Prime

There are infinite number of prime numbers, such that it can be expressed in a $4k-1$ for, where k is an integer.

First note that every $n$ integer $n\equiv3 \ \mod4$ has a $m$ divisor, where $m\equiv3 \ \mod4$ . (Since all of $n$ 's divisors is odd, and then if each divisor of $n$ makes $1$ remainder when it is divided by $4$ , then $n$ would make $1*1*1*\dots*1$ remainder when it is divided by $4$ .) So suppose there are finite prime numbers which make $3$ remainder ( $\mod4$ ): $p_1, p_2, \dots, p_r$ . Let $N=4p_1p_2p_3\dots p_r-1$ Then $N$ has an $x$ divisor, which can be expressed in a $4l-1$ formula ( $l$ is an integer), but then $x|1$ , which is a contradiction.

There are infinite number of prime numbers, such that it can be expressed in a $4k+1$ for, where k is an integer.

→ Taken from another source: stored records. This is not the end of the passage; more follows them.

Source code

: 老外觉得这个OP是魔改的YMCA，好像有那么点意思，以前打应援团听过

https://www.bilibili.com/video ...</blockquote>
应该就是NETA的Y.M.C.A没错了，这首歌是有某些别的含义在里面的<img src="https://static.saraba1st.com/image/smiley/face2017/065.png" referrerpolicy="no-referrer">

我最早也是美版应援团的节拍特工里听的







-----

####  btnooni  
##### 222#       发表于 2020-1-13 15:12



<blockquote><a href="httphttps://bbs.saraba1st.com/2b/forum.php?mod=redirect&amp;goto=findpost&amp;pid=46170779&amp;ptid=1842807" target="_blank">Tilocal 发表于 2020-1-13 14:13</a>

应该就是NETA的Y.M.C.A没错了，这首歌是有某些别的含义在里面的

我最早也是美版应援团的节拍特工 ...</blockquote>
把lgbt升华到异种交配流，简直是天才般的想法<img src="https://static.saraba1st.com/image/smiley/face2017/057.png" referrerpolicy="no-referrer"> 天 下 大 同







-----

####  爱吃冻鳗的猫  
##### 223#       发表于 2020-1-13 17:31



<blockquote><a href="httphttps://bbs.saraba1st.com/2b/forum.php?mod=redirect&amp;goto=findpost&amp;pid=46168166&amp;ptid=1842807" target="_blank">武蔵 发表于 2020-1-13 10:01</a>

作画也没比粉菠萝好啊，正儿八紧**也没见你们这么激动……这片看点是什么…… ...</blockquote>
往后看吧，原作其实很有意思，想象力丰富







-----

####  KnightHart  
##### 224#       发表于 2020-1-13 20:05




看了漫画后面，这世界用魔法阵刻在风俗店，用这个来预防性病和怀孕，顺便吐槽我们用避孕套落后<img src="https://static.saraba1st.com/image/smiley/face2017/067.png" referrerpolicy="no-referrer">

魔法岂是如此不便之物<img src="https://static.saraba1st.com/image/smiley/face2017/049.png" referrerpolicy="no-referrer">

By using congruence it is easy to prove that for every $n$ integer $n^2+1$ has an $x$ divisor which makes $1$ remainder when it is divided by $4$ . So suppose there are finite prime numbers which make $1$ remainder ( $\mod4$ ): $p_1, p_2, \dots, p_s$ . Let $N=4(p_1p_2p_3\dots p_s)^2+1$ Then $N$ has an $x$ divisor, which can be expressed in a $4q+1$ formula ( $q$ is an integer), but then there exist a $p$ prime, where $p\equiv1 \ \mod4$ and $p$ is not part of the $p_1,p_2, \dots, p_s$ sequence, which is a contradiction.